Kurz vor Soroca meinten es die Straßen besser, sie waren in gutem Zustand. Soroca ist eine Stadt, die am Dnister liegt, der hier genau die West-Ost-Grenze von Moldawien und der Ukraine bildet. Es gibt sogar eine Fähre, man möge sich das tägliche Grenzprozedere vorstellen, wenn man im anderen Land arbeitet, ist ja in der EU nichts Unnormales. Früher lagen der Fluss und der Grenzübergang irgendwo in der Sowjetunion und war viel befahren, heute tut die Technik von damals noch irgendwie ihren Dienst. Das geschichtliche Highlight ist eine Burg, die wir heute nicht besuchten, nur von außen anschauten und mit der Drohne umflogen. Für uns ging es in die Stadt, die erste Stadt im einst unglücklichsten Land der Welt. Von Unglück war in den Gesichtern der Moldawier nichts zu sehen, es herrschte ein gelöstes Leben. Geld wurde gewechselt, die letzten rumänischen Lei in moldawische Lei umgetauscht und die ersten moldawischen Lebensmittel vertilgt.
Soroca ist aber noch viel mehr, es ist die Hauptstadt der Roma. In einem eigenen Viertel sieht man mal, was passiert, wenn Roma sesshaft werden. Es stehen viele riesige Villen im altrömischen Stil nebeneinander. Doch meistens wohnten die Familien in kleinen baufälligen Hütten davor, da die Häuser nie fertig geworden sind. Einer baute das Bolschoi-Theater nach, da das Geld nicht reichte schafften es nur 3 anstatt 4 Pferde aufs Dach. Neben ein paar Märchenschlössern versuchte einer auf der Grundlage der 50-Dollar-Note das Capitol nachzubauen. Ganz gelungen ist es nicht, die Kuppel glänzt mehr als Gold, doch nur von außen ist es fast fertig, für den kompletten Innenausbau fehlte das Geld.
Doch Vorsicht beim Besuch des „Capitols“, denn ein Bewohner wollte bei uns daraus Kapital schlagen. Er kam zu uns mit der Bewegung zwischen Daumen und Zeigefinger, dass wir eine Strafe von 50 Lei bezahlen müssten. Auch dieser Herr war ziemlich unangenehm, so dass wir nach einem Foto gingen.
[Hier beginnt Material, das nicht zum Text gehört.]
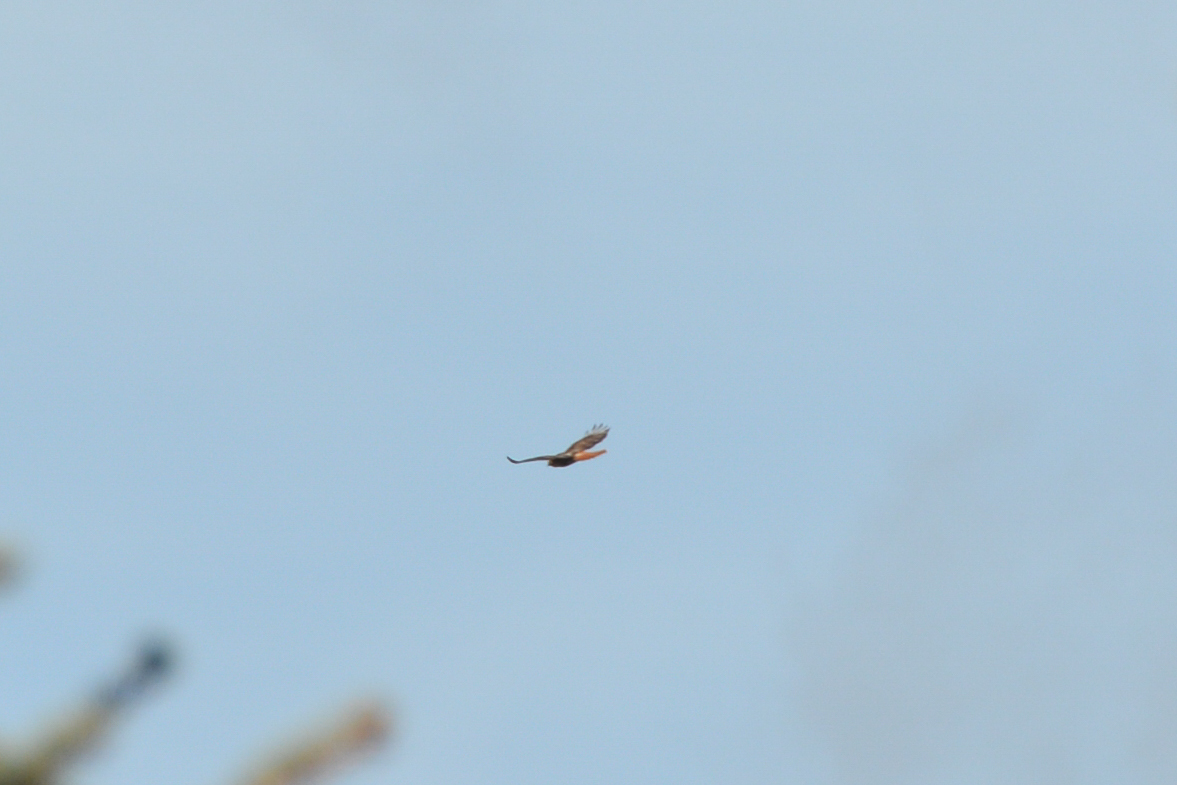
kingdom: Animalia
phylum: Chordata
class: Aves
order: Accipitriformes
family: Accipitridae
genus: Buteo
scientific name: Buteo jamaicensis
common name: Red-tailed hawk
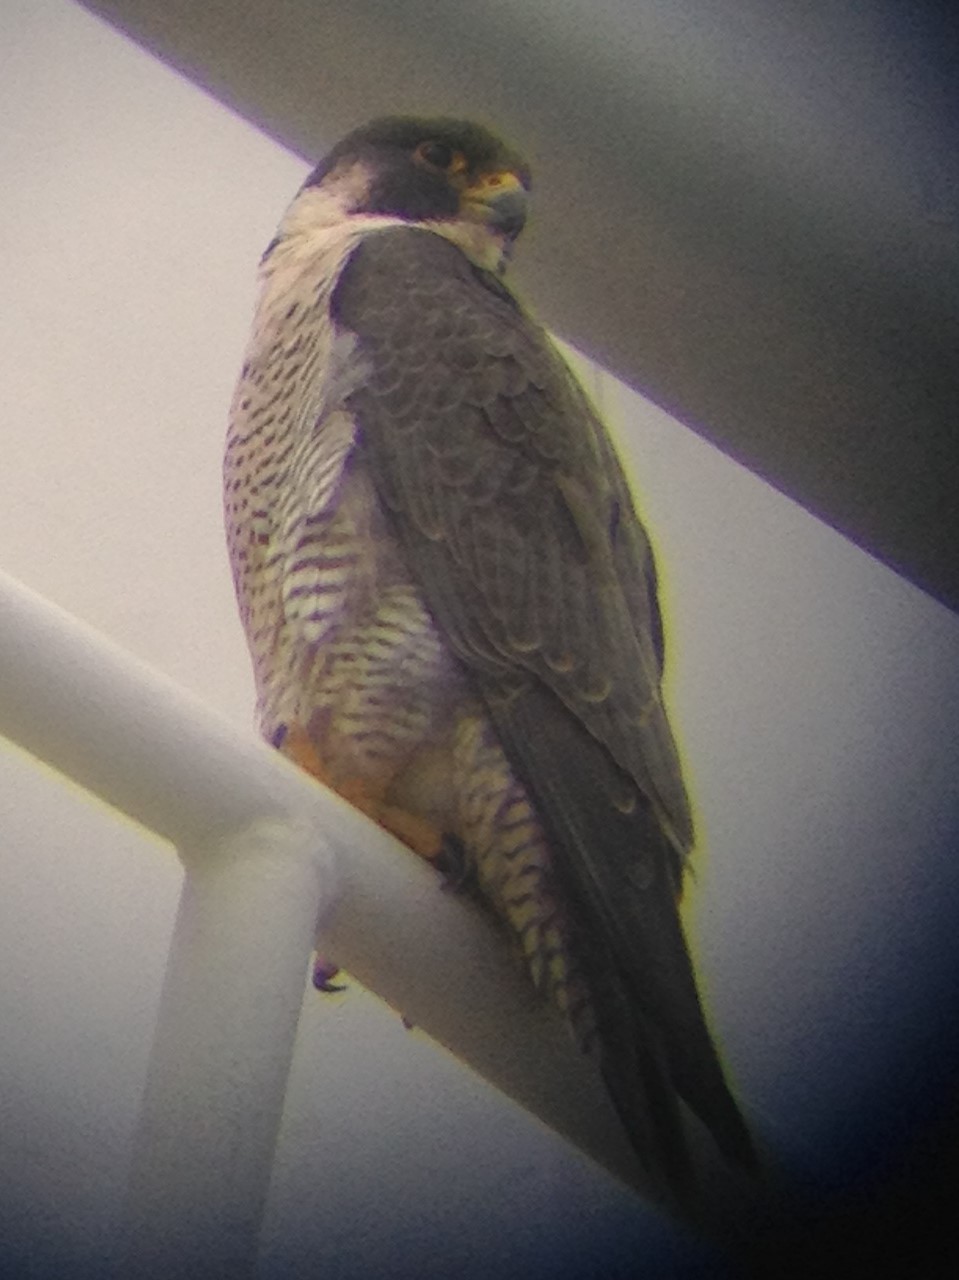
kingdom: Animalia
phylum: Chordata
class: Aves
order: Falconiformes
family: Falconidae
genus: Falco
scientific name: Falco peregrinus
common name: Peregrine falcon
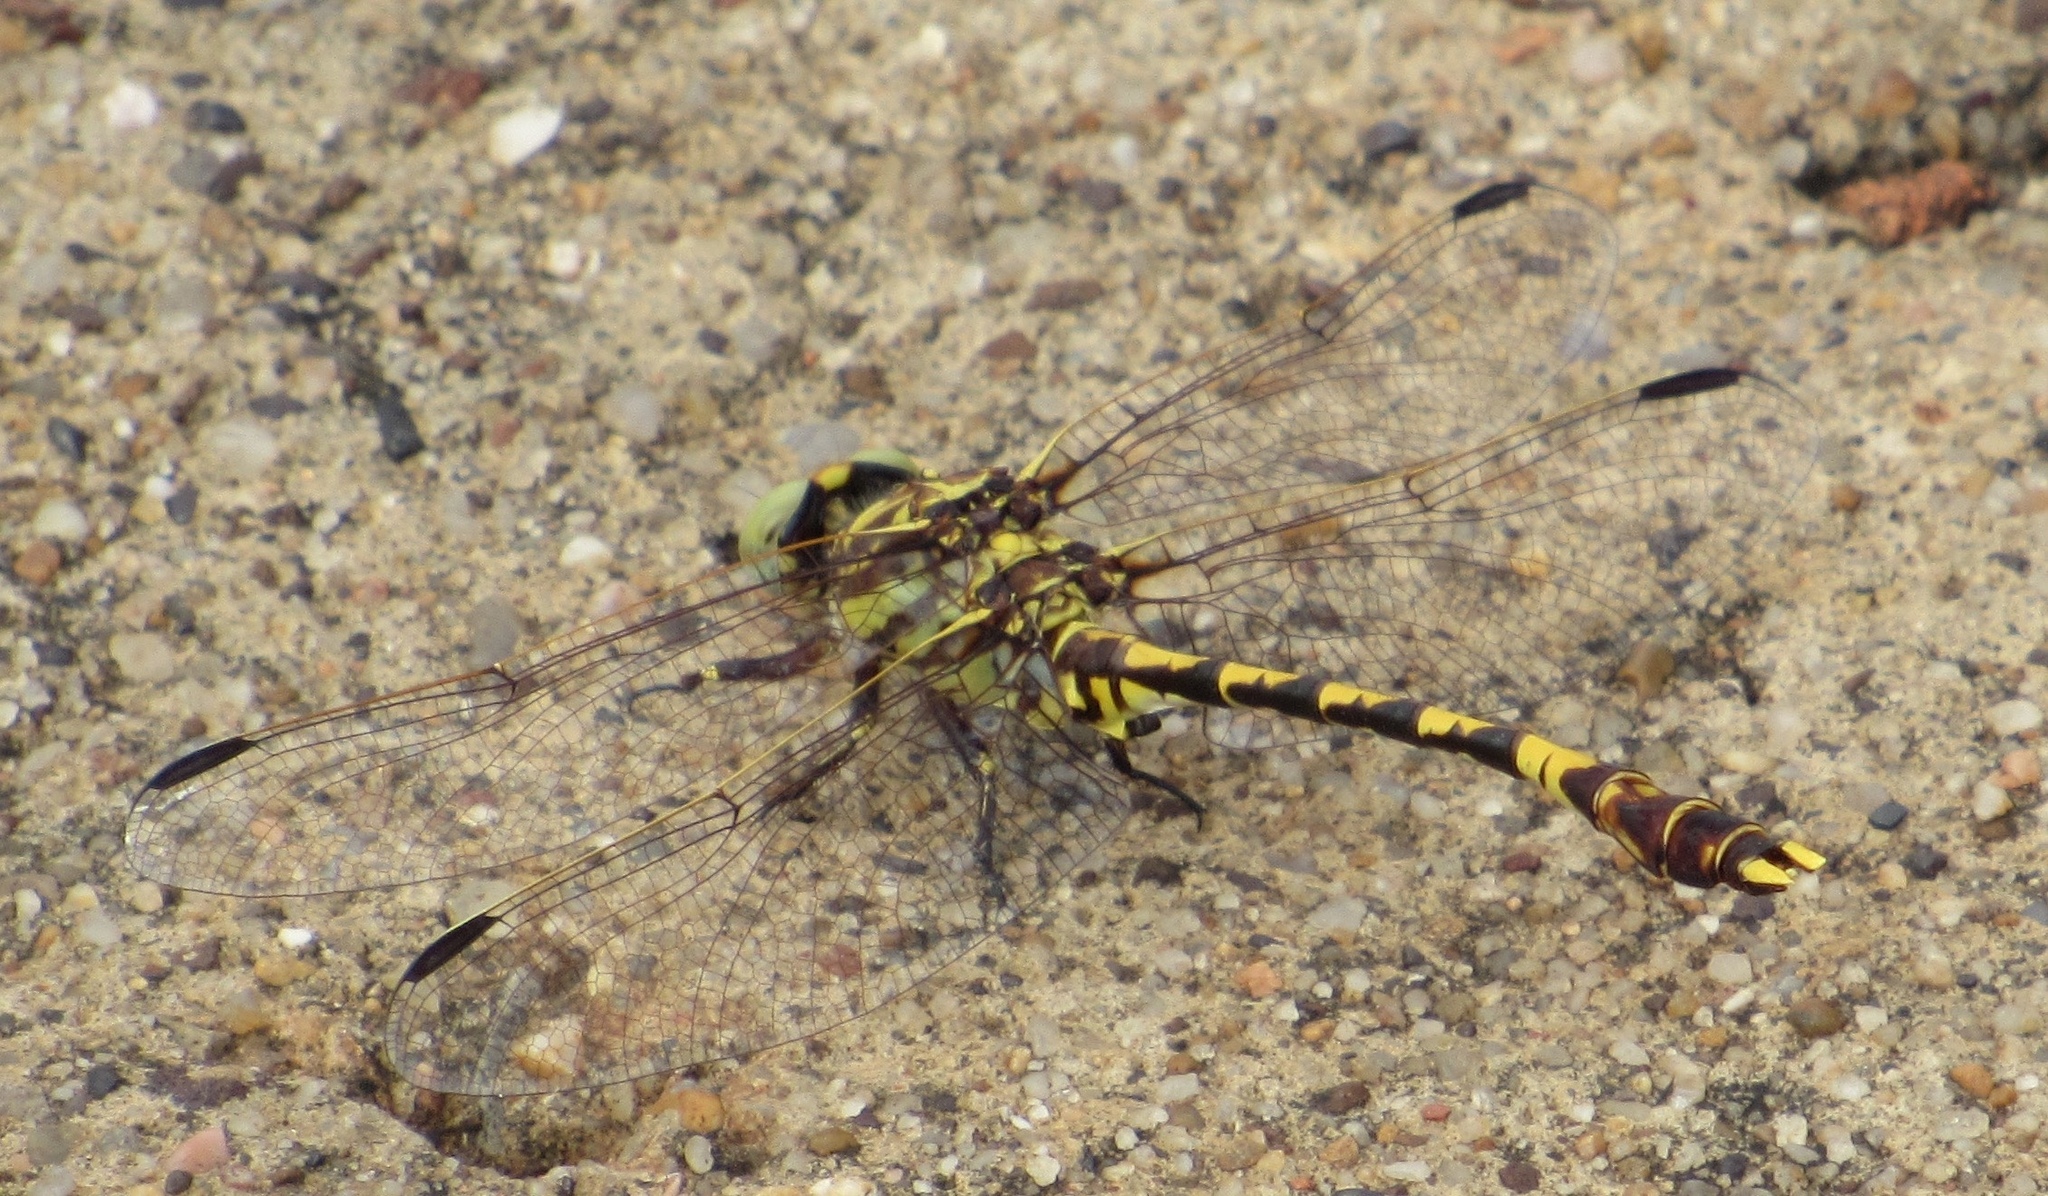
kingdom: Animalia
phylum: Arthropoda
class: Insecta
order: Odonata
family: Gomphidae
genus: Progomphus
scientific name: Progomphus obscurus
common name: Common sanddragon
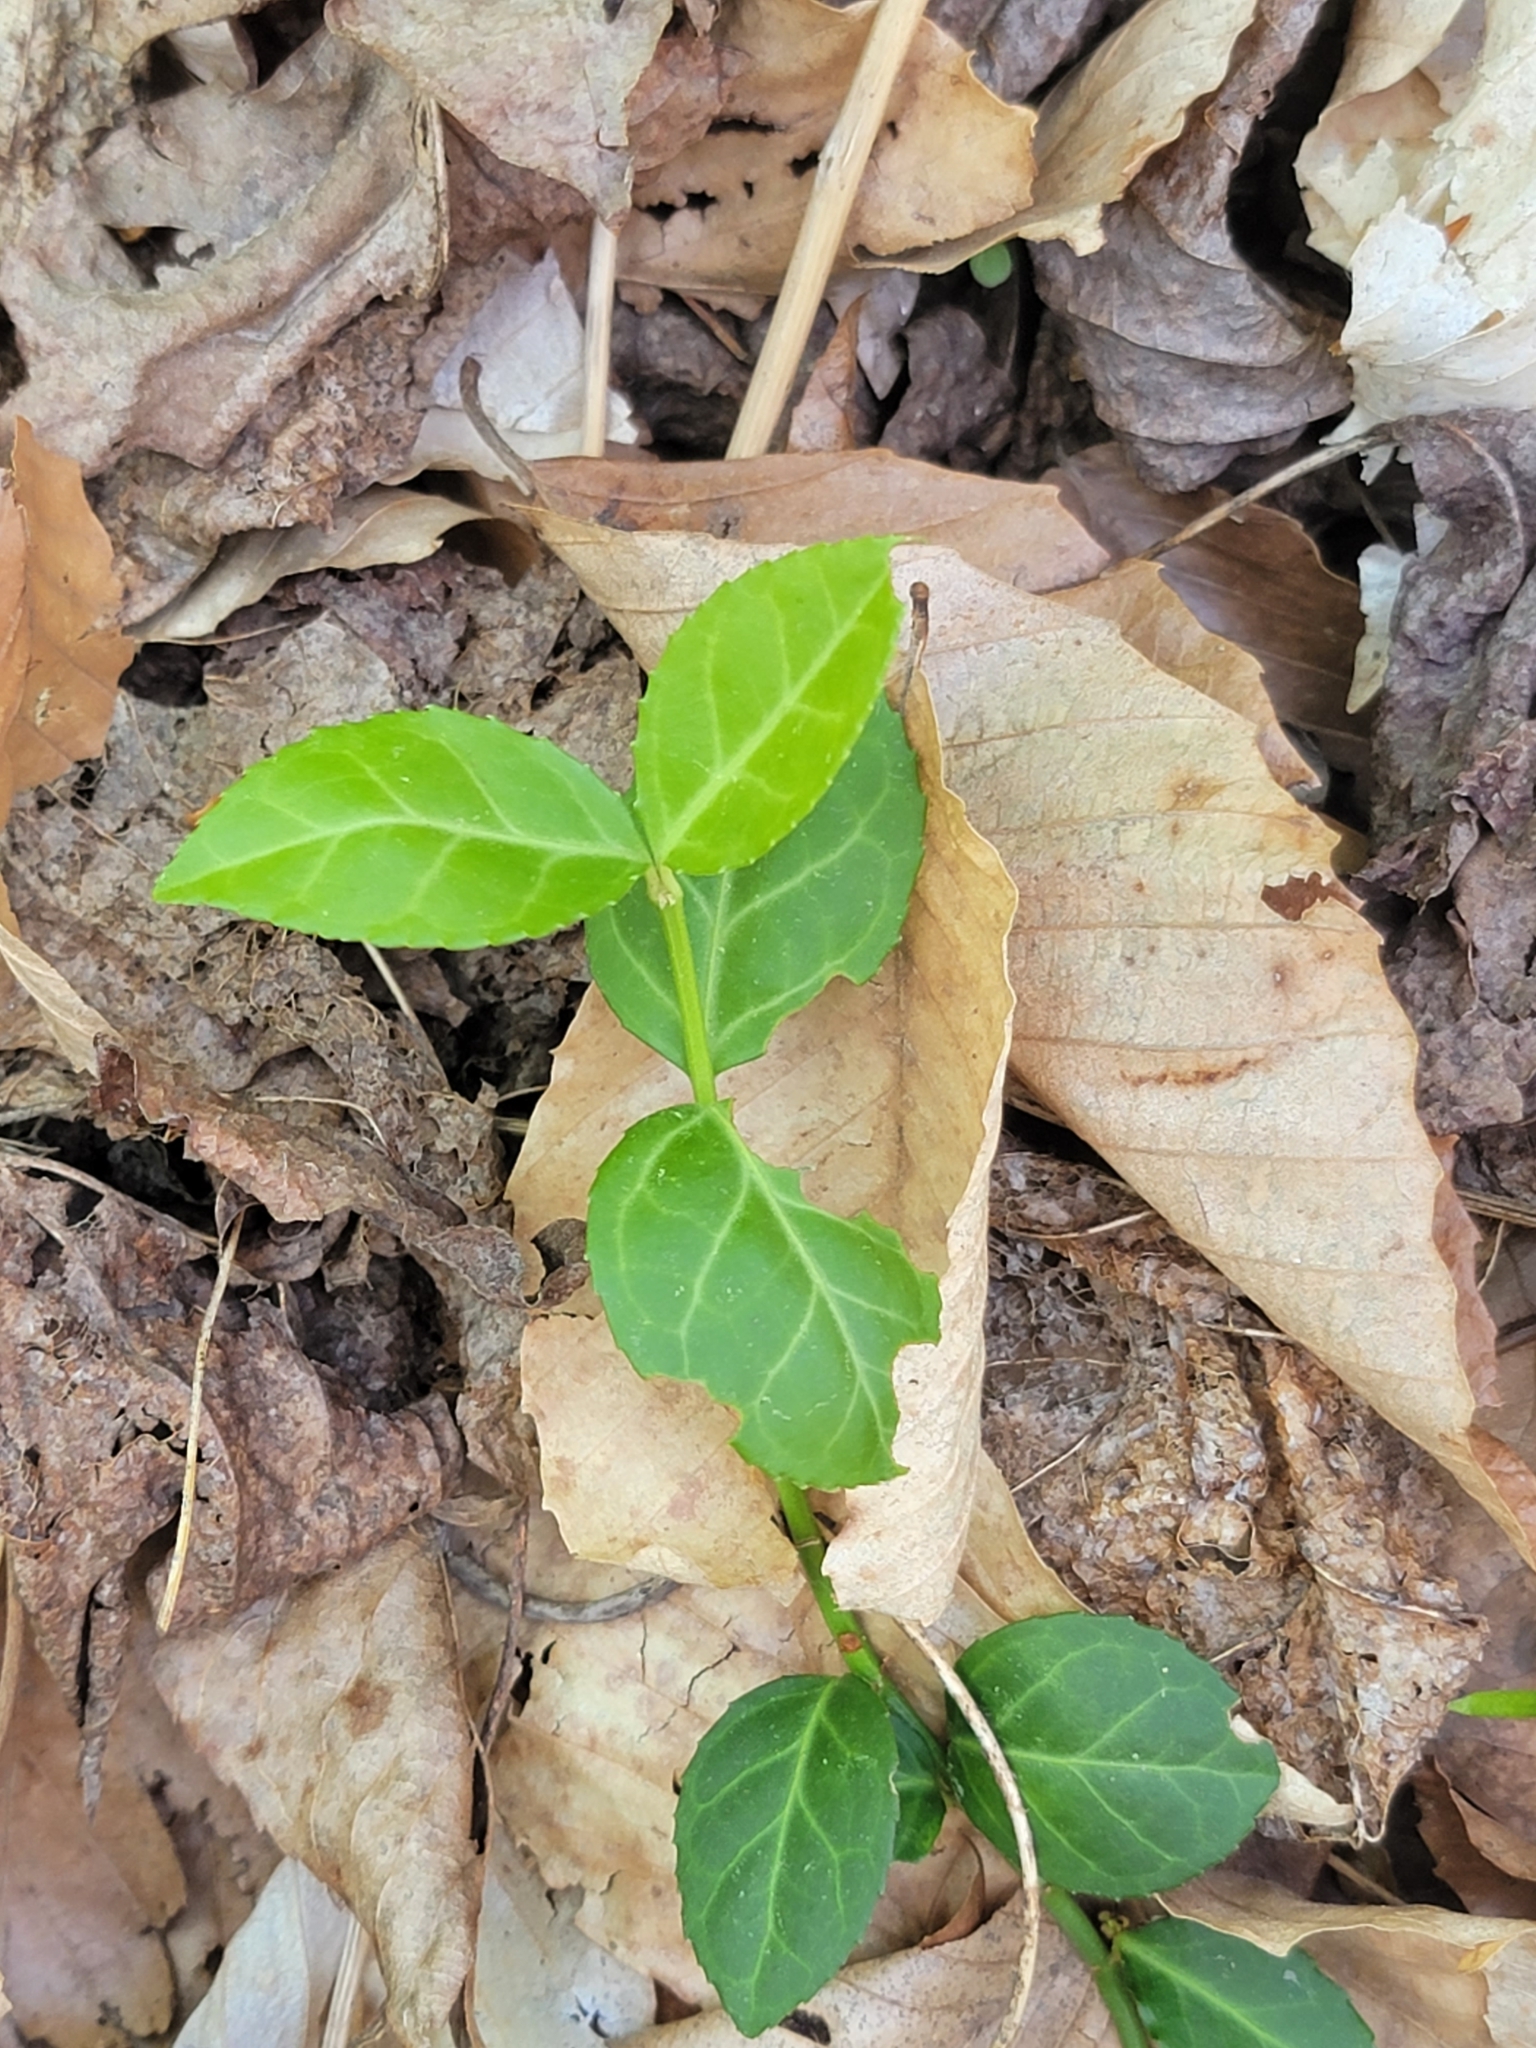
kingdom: Plantae
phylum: Tracheophyta
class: Magnoliopsida
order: Celastrales
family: Celastraceae
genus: Euonymus
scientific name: Euonymus fortunei
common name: Climbing euonymus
Zwischenzeitlich hatten wir den Polwan noch vor eine schöne Holzkirche, wie in Mara Mures (ROU) umgeparkt. Der Parkplatz war perfekt, lag im Schatten, doch wussten wir, dass am nächsten Morgen etwa 110 km vor uns lagen, damit wäre der Vormittag gelaufen. Also setzten wir uns nochmal hinters Steuer und man mag es nicht glauben, hatten wir bis Orthei nahezu perfekte Straßen und eine traumhafte Landschaft zum Genießen. Uns erwartete ein Badesee mit Strandduschen, der Hauptgewinn für unsere vom heutigen Tag um 30 Grad schwitzigen und klebrigen Körper 😊.